Impulsionada pelo vigoroso crescimento econômico, a China vê explodir a demanda do consumo de proteínas e de leite, artigos raros nas mesas chinesas até os anos 90. "Tenho o sonho de fornecer a cada chinês, especialmente às crianças, doses diárias de leite", declarou recentemente Wen Jiabao, primeiro-ministro da China.
O apetite voraz por esse tipo de alimento na China foi responsável pelo crescimento de 13,46% no consumo do produto no ano passado -e nenhum mercado no mundo tem um dinamismo tão grande e tanta influência nas exportações da União Européia, o maior produtor mundial de leite.
"Essa alta dos preços do leite está alinhada a uma alta generalizada dos preços das commodities. O leite está no topo da cadeia da pecuária, logo os aumentos de grãos e de outros produtos para a alimentação animal têm um impacto direto nos preços do setor leiteiro", diz Kona Haque, economista-chefe da Economist Intelligence Unit. Por trás da explosão das cotações de commodities está a demanda chinesa. As importações da Índia e da Rússia também têm sido relevantes.
Os altos preços fizeram ainda outros mercados tradicionais da Europa, como o Oriente Médio e o norte da África, aumentarem suas importações. Temerosos de altas ainda mais expressivas, muitos desses países têm antecipado as compras de laticínios da UE.
Além disso, o cenário internacional parece apontar para a manutenção da alta dos preços dos laticínios. Na avaliação da economista da EIU, a expansão da conversão de pastagens em áreas para o cultivo de cana, soja e milho para a produção de biocombustíveis em diversos países deve manter a cotação dos grãos em alta pelos próximos anos. A cadeia do leite deve acompanhar a tendência.
Até no Brasil o produto está ficando mais caro, embora aqui a alta seja causada principalmente pelo aumento da demanda interna.

Camembert mais caro
Os consumidores europeus já sentem no bolso os impactos. A Danone, maior companhia mundial de laticínios, a Nestlé e a Unilever começaram a aumentar os preços dos produtos no mês passado. A decisão provoca chiadeira na França, onde queijos e iogurtes são itens básicos de alimentação.

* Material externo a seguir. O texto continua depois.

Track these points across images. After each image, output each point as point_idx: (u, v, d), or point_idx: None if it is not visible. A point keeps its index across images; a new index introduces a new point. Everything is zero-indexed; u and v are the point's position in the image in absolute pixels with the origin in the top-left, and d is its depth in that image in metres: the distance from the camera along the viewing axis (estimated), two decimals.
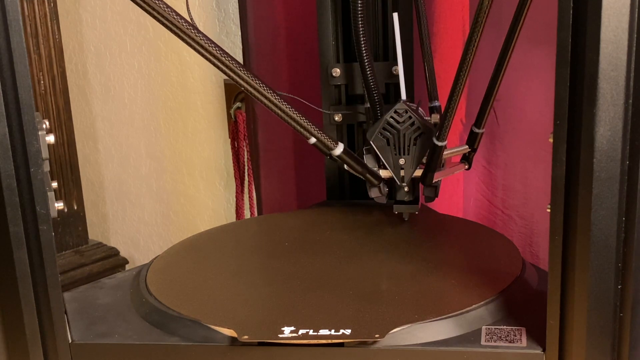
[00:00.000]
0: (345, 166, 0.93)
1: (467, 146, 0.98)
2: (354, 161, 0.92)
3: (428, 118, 0.99)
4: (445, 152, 0.92)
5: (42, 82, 1.44)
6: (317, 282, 0.83)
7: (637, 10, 0.58)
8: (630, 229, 0.63)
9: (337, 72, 1.07)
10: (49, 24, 1.44)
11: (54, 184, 0.72)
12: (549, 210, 0.65)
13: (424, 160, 0.93)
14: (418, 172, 0.94)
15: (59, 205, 0.72)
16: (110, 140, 1.69)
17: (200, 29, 0.80)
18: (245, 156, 1.37)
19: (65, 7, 1.58)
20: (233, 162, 1.38)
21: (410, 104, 0.95)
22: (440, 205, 1.24)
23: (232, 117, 1.37)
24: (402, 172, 0.94)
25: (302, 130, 0.87)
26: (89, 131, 1.70)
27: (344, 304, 0.77)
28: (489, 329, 0.72)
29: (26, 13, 1.39)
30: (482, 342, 0.70)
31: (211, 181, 1.58)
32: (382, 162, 0.94)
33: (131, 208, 1.72)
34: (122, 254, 1.65)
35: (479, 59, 1.11)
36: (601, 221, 0.62)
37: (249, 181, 1.38)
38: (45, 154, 0.69)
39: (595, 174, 0.61)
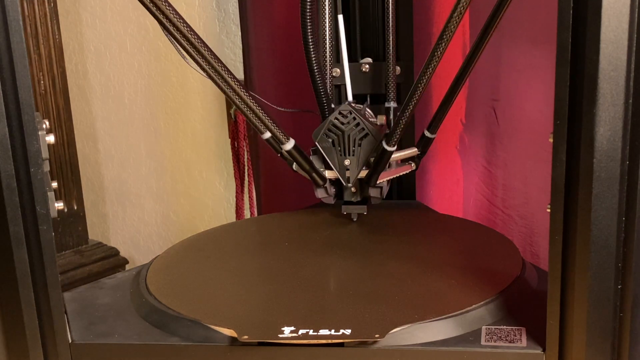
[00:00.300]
0: (294, 166, 0.95)
1: (415, 149, 1.00)
2: (303, 159, 0.94)
3: (374, 120, 0.99)
4: (392, 156, 0.94)
5: (42, 82, 1.44)
6: (317, 282, 0.83)
7: (637, 10, 0.58)
8: (630, 229, 0.63)
9: (337, 72, 1.07)
10: (49, 24, 1.44)
11: (54, 184, 0.72)
12: (548, 210, 0.65)
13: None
14: (365, 173, 0.96)
15: (59, 205, 0.72)
16: (110, 140, 1.69)
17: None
18: (245, 156, 1.37)
19: (65, 7, 1.58)
20: (233, 162, 1.38)
21: (356, 106, 0.96)
22: (440, 205, 1.24)
23: (232, 117, 1.37)
24: (347, 173, 0.95)
25: (256, 121, 0.89)
26: (89, 131, 1.70)
27: (344, 304, 0.77)
28: (489, 329, 0.72)
29: (26, 13, 1.39)
30: (482, 342, 0.70)
31: (211, 181, 1.58)
32: (328, 163, 0.95)
33: (131, 208, 1.72)
34: (122, 254, 1.65)
35: (478, 59, 1.11)
36: (601, 221, 0.62)
37: (249, 181, 1.38)
38: (45, 154, 0.69)
39: (595, 174, 0.61)
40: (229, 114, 1.41)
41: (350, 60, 1.08)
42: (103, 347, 0.74)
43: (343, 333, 0.70)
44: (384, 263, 0.88)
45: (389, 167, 0.97)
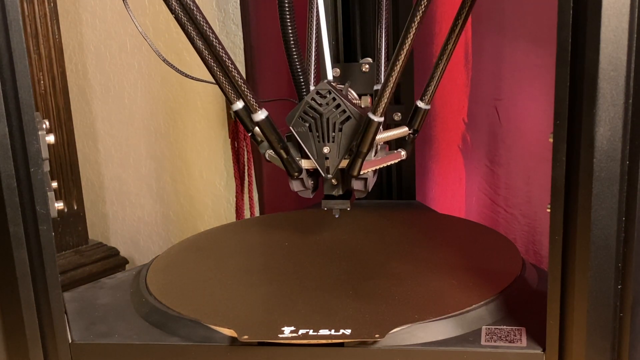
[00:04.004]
0: (267, 155, 0.84)
1: (406, 128, 0.84)
2: (276, 137, 0.81)
3: (358, 101, 0.89)
4: (378, 136, 0.80)
5: (42, 82, 1.44)
6: (317, 282, 0.83)
7: (637, 10, 0.58)
8: (630, 229, 0.62)
9: (337, 72, 1.07)
10: (49, 24, 1.44)
11: (54, 184, 0.72)
12: (548, 211, 0.65)
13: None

"Falta 1 bilhão de litros de leite para atender à demanda do mercado da UE", argumenta o presidente da Alta (Associação da Transformação Leiteira), associação sediada na França, Olivier Picot.

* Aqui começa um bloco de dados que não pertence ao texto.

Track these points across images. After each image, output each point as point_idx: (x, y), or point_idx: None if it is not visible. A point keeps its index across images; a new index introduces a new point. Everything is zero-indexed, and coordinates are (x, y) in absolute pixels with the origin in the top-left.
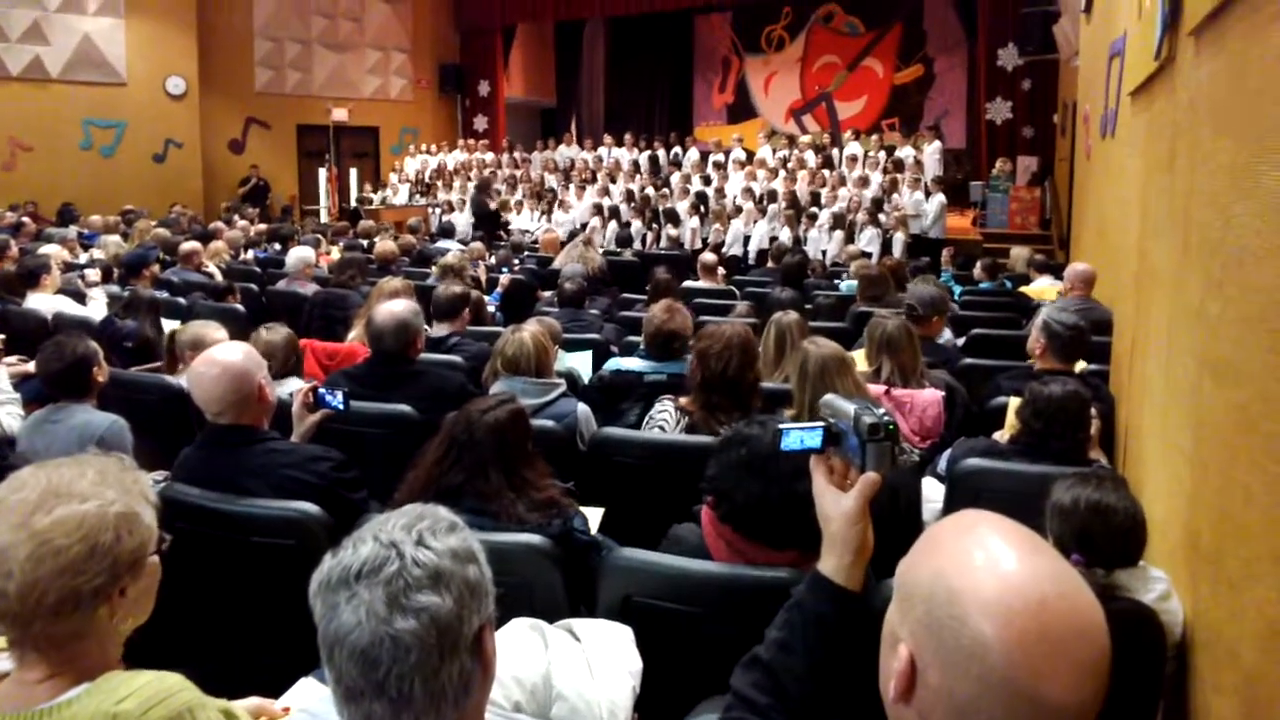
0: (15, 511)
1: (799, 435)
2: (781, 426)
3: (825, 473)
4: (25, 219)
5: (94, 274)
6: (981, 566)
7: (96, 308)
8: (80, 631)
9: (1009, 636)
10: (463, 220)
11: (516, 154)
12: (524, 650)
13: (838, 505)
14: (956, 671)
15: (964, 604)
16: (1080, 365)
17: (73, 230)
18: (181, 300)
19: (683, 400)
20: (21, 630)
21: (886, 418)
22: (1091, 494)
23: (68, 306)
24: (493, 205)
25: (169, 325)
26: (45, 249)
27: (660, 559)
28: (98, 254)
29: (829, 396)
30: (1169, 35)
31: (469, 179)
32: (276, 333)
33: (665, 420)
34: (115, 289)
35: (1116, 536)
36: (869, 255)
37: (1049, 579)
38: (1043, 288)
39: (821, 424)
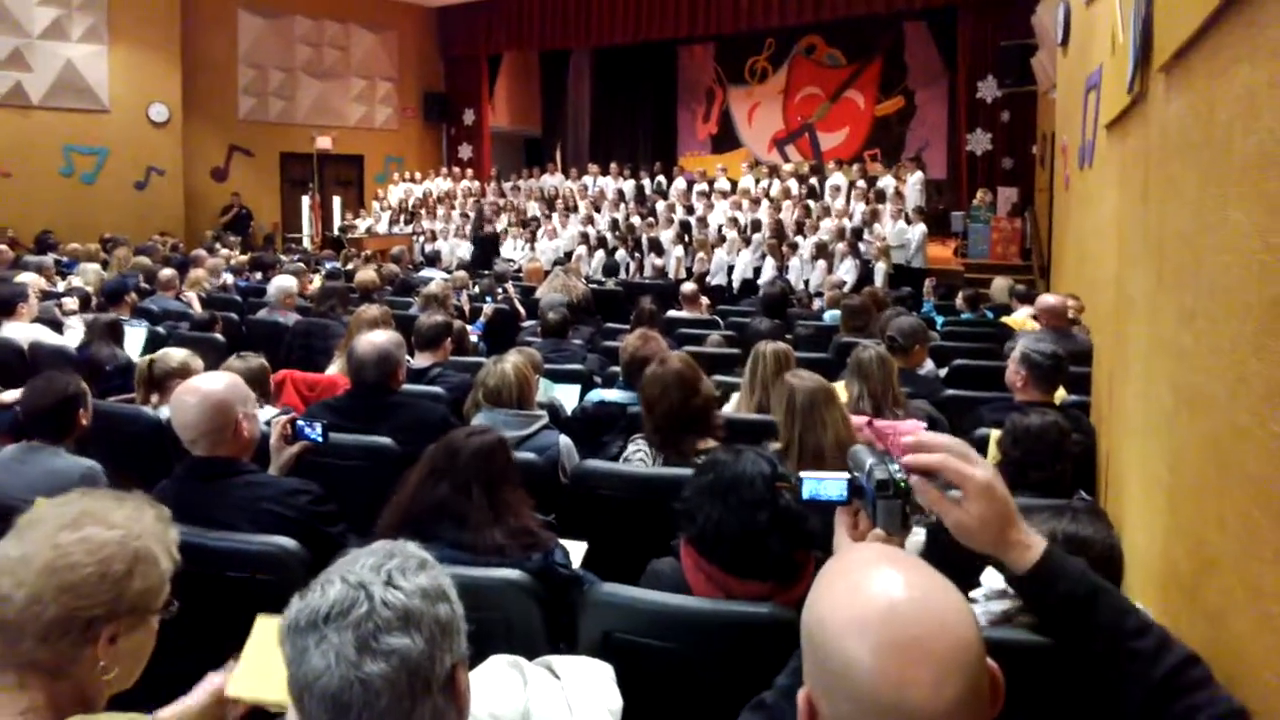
0: (49, 523)
1: (821, 485)
2: (802, 476)
3: (849, 525)
4: (2, 246)
5: (72, 302)
6: (840, 590)
7: (74, 336)
8: (62, 667)
9: (867, 648)
10: (448, 248)
11: (505, 184)
12: (502, 688)
13: None
14: (836, 696)
15: (829, 628)
16: (1061, 395)
17: (50, 258)
18: (160, 330)
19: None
20: (9, 645)
21: (900, 475)
22: (1068, 526)
23: (44, 335)
24: (498, 228)
25: (134, 353)
26: (22, 277)
27: (640, 594)
28: (76, 282)
29: (856, 448)
30: (1141, 70)
31: (454, 207)
32: (247, 361)
33: (642, 459)
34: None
35: (1093, 569)
36: (845, 285)
37: (899, 585)
38: (1024, 318)
39: (847, 475)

Além de fatores externos, a carência se deve também a um forte crescimento interno do consumo de queijos e de outros derivados de leite nos últimos quatro anos.
E, como se não bastasse, a produção leiteira européia tem encolhido. A safra 2006-2007 registrou os volumes mais baixos dos últimos 15 anos. Na França, os pecuaristas vinham preferindo se dedicar à pecuária de corte, até então mais rentável. Na Alemanha, maior produtor de leite da UE, os produtores trocaram a atividade pecuária pelo cultivo de cereais.
Hoje os preços do leite vivem um boom, mas entre 2003 e 2006 a atividade viu as cotações internacionais despencarem, o que afugentou muitos produtores. Analistas do setor estimam que há, na França, um déficit de pelo menos 100 mil vacas leiteiras.
E, embora a alta de preços beneficie os produtores de leite, nem todos estão entusiasmados: "Esse aquecimento pode causar problemas para os empresários da indústria agroalimentar", pondera Eric Alain, do Ministério da Agricultura e da Pesca francês.